With the Razklon Gallery, the foundation aims to maintain a continuous exhibition, presenting new work several times a year. The exhibition takes place between hills, fields and forests with the local community, cows and other animals as its primary audience. The official opening of the gallery is planned for 1st June 2020. The foundation is looking for works that somehow relate to the showcase, its environment or the remoteness of the setting, or oppose this entirely. Please look at their website for more information.

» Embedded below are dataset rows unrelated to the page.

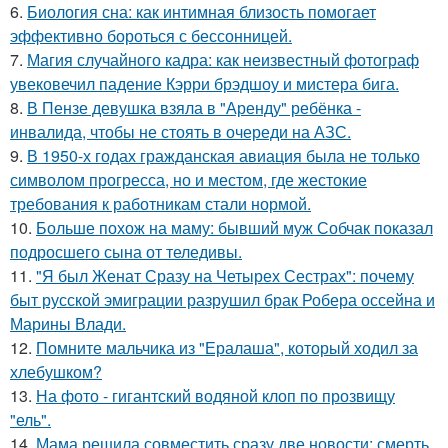
6.
Биология сна: как интимная близость помогает
эффективно бороться с бессонницей.
7.
Магия случайного кадра: как неизвестный фотограф
увековечил падение Кэрри брэдшоу и мистера бига.
8.
В Пензе девушка взяла в "Аренду" ребёнка -
инвалида, чтобы не стоять в очереди на АЗС.
9.
В 1950-х годах гражданская авиация была не только
символом прогресса, но и местом, где жестокие
требования к работникам стали нормой.
10.
Больше похож на маму: бывший муж Собчак показал
подросшего сына от теледивы.
11.
"Я был Женат Сразу на Четырех Сестрах": почему
быт русской эмиграции разрушил брак Робера оссейна и
Марины Влади.
12.
Помните мальчика из "Ералаша", который ходил за
хлебушком?
13.
На фото - гигантский водяной клоп по прозвищу
"ель".
14.
Мама решила совместить сразу две новости: смерть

With the Razklon Gallery, the Tsarino Foundation offers artists the opportunity to show their work for one month between hills, fields and forests, next to a dusty road where the local cows make their daily trip to their pastures. All works in the showcase are carefully documented and published online. It is also possible to conclude a residency with an exhibition in the local cultural centre or to organise open studios in Tsarino.
- Artists on the self-funded residency will have a dedicated studio throughout their residency.
- For artists on a programme funded by the foundation, a workspace can be arranged. There is ample space in the village, think of empty houses surrounded by fields and forests. The foundation will happily show the artists what is available and help them find a spot that meets their requirements.
The foundation currently uses seven habitable houses which have been renovated on a very basic level to provide artists with accommodation and studio space. In recent years, the foundation has improved the general facilities by reinstating old water lines, rebuilding parts of the road network, constructing an outdoor kitchen and setting up a solar-powered electrical charging station. However, because of its remote location and being off-grid, the conditions remain very basic. Artists are offered a private room furnished with a desk, mattress, pillow, and sheets.
Tsarino is a small village in the Bulgarian Rhodope Mountains, near to the Greek border. It was abandoned over thirty years ago by all original inhabitants except one. This was due to a combination of factors, one of which is its isolated setting amongst hills and forests. Over time, most original inhabitants moved to Chorbadzhiysko, a nearby town revolving around agriculture, growing predominately peppers and tobacco. Tsarino (its previous name in Turkish was Hasyurt) belongs to a Pomak community of Muslim Bulgarians. Pomaks are a minority group living side by side with the ethnic Turkish community, making up over half of the population in this region.
Although abandoned, Tsarino is still of significance to the communities of the area. Its mosque and graveyard are still maintained and used. Some families visit their houses, pick fruits or ‘park’ their cows in the village. The animals can take care of themselves and use the empty houses as their homes. In recent years, the local community has shown a growing interest in Tsarino. Previous inhabitants of Tsarino have taken initiatives to restore their houses or a stretch of road.